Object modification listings

--- START ---

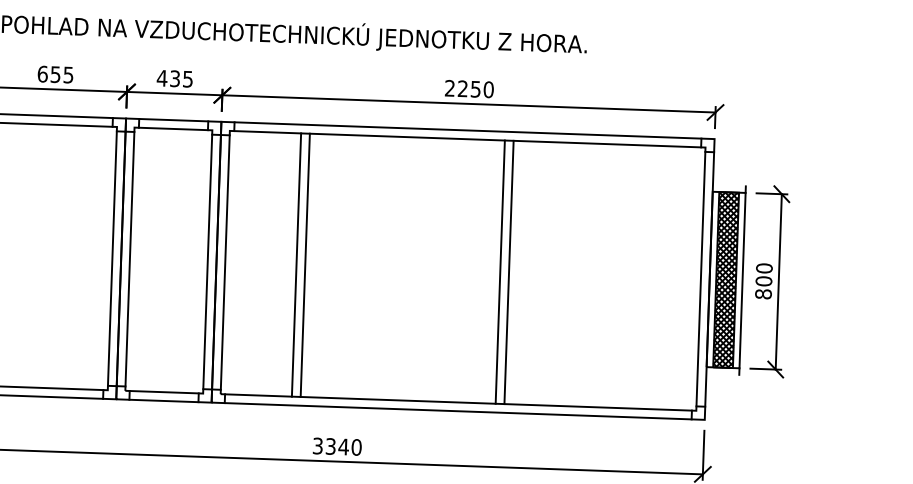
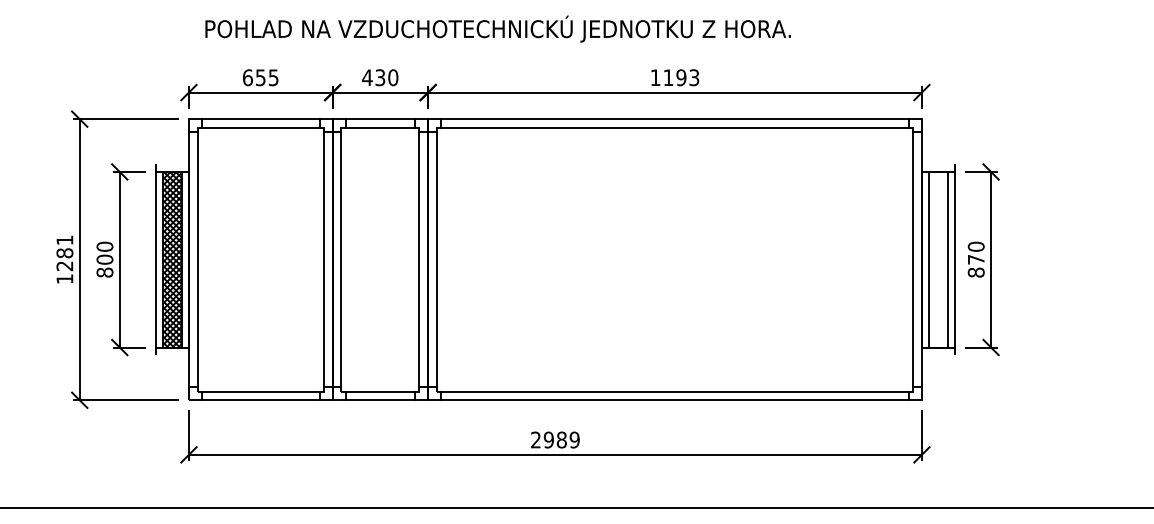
text: (188, 79) -> (393, 77), 435 -> 430
text: (468, 88) -> (674, 77), 2250 -> 1193
line: (296, 264) -> (508, 259), removed
line: (305, 265) -> (517, 259), removed
line: (500, 271) -> (712, 259), removed
line: (509, 272) -> (721, 259), removed
hatch: (726, 279) -> (938, 259), removed
text: (763, 281) -> (975, 259), 800 -> 870
text: (337, 446) -> (555, 439), 3340 -> 2989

--- END ---

> _The task_: Filter these records, keeping every line where the word "text" occurs.

> _Problem solution_:
text: (188, 79) -> (393, 77), 435 -> 430
text: (468, 88) -> (674, 77), 2250 -> 1193
text: (763, 281) -> (975, 259), 800 -> 870
text: (337, 446) -> (555, 439), 3340 -> 2989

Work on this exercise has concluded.